Provided passage Start Marker
GENEVE could perfectly be suitable with a multicast based control plane
to establish ad-hoc tunnels without any centralized involvement.

I was only proposing VXLAN since this multicast group system was part of
the original RFC (supported in Linux since 3.12).

> > >>> - Limited and scoped "flooding" with IGMP/MLD snooping enabled in
> > >>>  top-of-rack switches. Multicast is only used for BUM traffic.
> > >>> - Only one VXLAN output port per implemented logical switch on a given
> > >>>  chassis.
> > >>
> > >> Would this actually work with one VXLAN output port? Would you not need
> > >> one port per target node to send unicast traffic (as you otherwise flood
> > >> all packets to all participating nodes)?
> > >
> > > You would need one VXLAN output port per implemented logical switch on
> > > a given chassis. The port would have a VNI (unique per logical switch)
Provided passage End Marker
Repeat the VXLAN discussion word for word, from "I was only proposing" to "per logical switch)". You won't need the records.
Data records Start Marker
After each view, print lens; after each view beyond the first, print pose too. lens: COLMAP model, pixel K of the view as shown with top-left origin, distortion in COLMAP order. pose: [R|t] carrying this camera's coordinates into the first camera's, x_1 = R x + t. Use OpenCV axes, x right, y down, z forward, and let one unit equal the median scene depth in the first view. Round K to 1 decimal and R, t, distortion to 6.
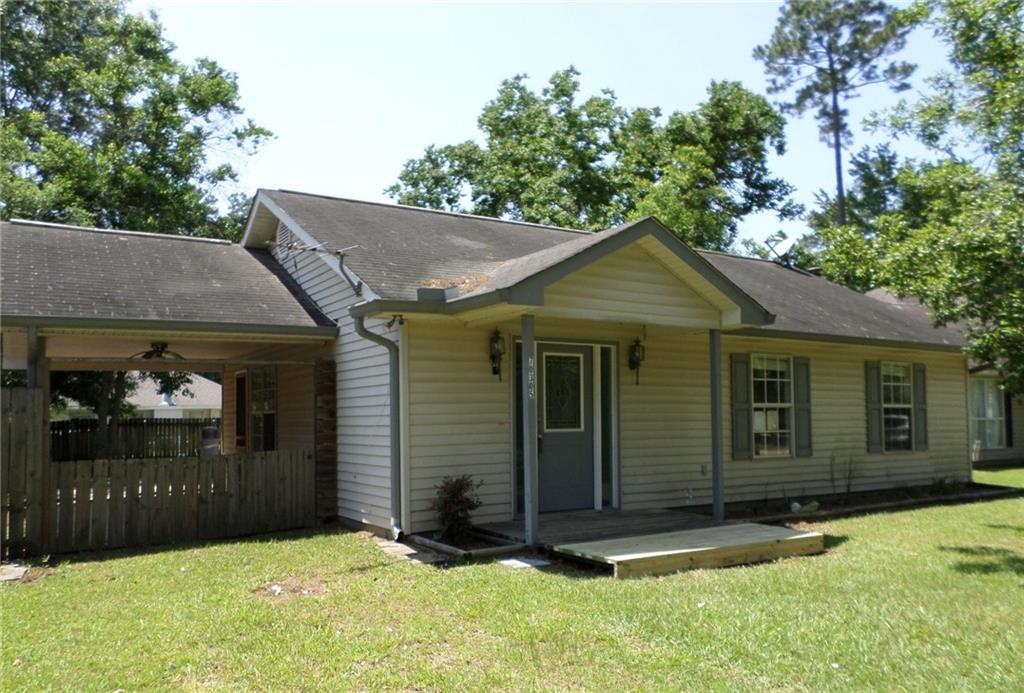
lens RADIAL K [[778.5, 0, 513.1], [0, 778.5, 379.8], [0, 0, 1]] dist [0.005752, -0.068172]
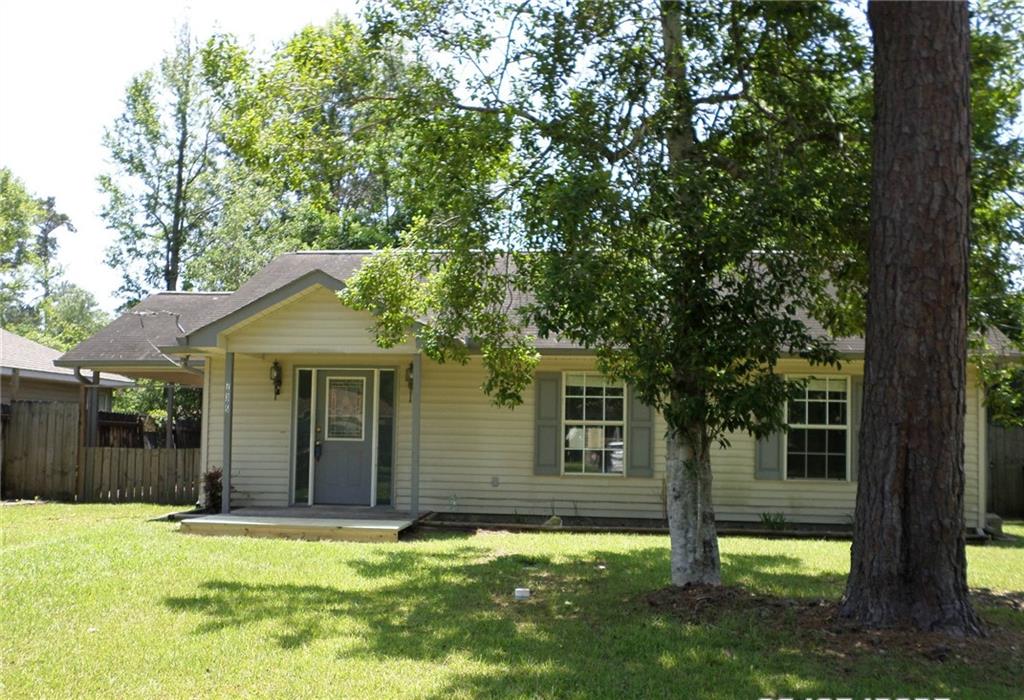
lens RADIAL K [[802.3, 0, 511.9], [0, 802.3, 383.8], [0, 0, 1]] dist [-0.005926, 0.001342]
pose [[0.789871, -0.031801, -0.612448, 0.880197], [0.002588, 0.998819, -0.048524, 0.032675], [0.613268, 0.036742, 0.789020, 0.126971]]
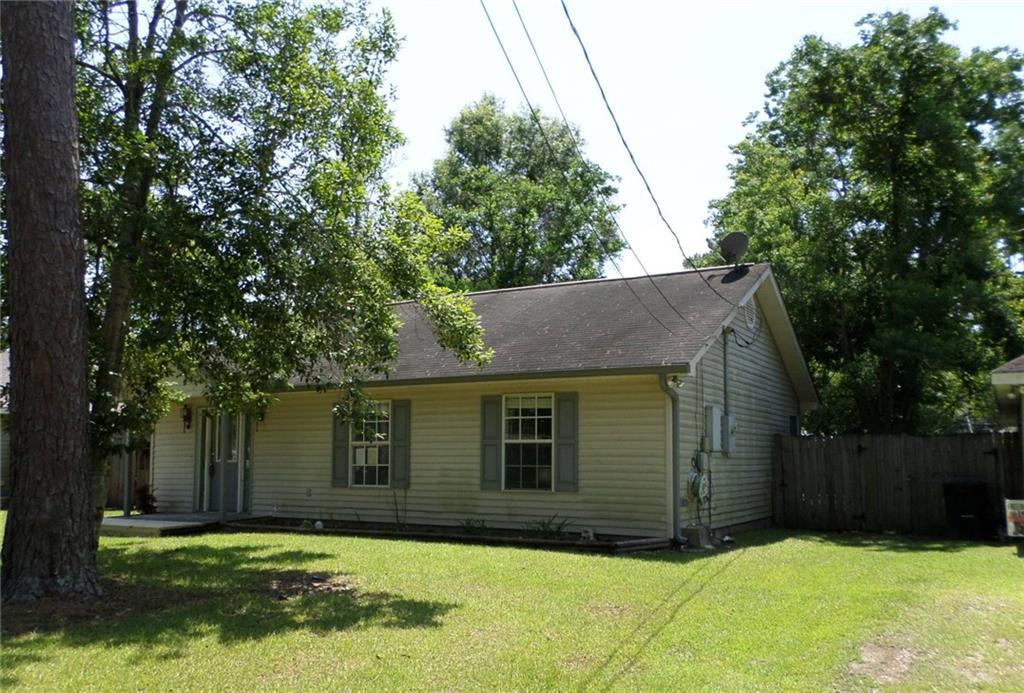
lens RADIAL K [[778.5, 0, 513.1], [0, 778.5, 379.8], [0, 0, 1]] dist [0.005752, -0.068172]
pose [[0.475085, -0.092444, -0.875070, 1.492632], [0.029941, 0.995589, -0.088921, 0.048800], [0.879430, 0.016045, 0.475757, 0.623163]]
Data records End Marker
Data records Start Marker
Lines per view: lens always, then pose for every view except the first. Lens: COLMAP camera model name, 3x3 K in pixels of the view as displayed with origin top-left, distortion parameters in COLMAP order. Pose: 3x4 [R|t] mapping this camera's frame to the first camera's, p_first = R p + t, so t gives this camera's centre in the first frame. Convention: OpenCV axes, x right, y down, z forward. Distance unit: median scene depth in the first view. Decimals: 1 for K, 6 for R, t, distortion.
Data records End Marker
*Reply to the task*
I was only proposing VXLAN since this multicast group system was part of
the original RFC (supported in Linux since 3.12).

> > >>> - Limited and scoped "flooding" with IGMP/MLD snooping enabled in
> > >>>  top-of-rack switches. Multicast is only used for BUM traffic.
> > >>> - Only one VXLAN output port per implemented logical switch on a given
> > >>>  chassis.
> > >>
> > >> Would this actually work with one VXLAN output port? Would you not need
> > >> one port per target node to send unicast traffic (as you otherwise flood
> > >> all packets to all participating nodes)?
> > >
> > > You would need one VXLAN output port per implemented logical switch on
> > > a given chassis. The port would have a VNI (unique per logical switch)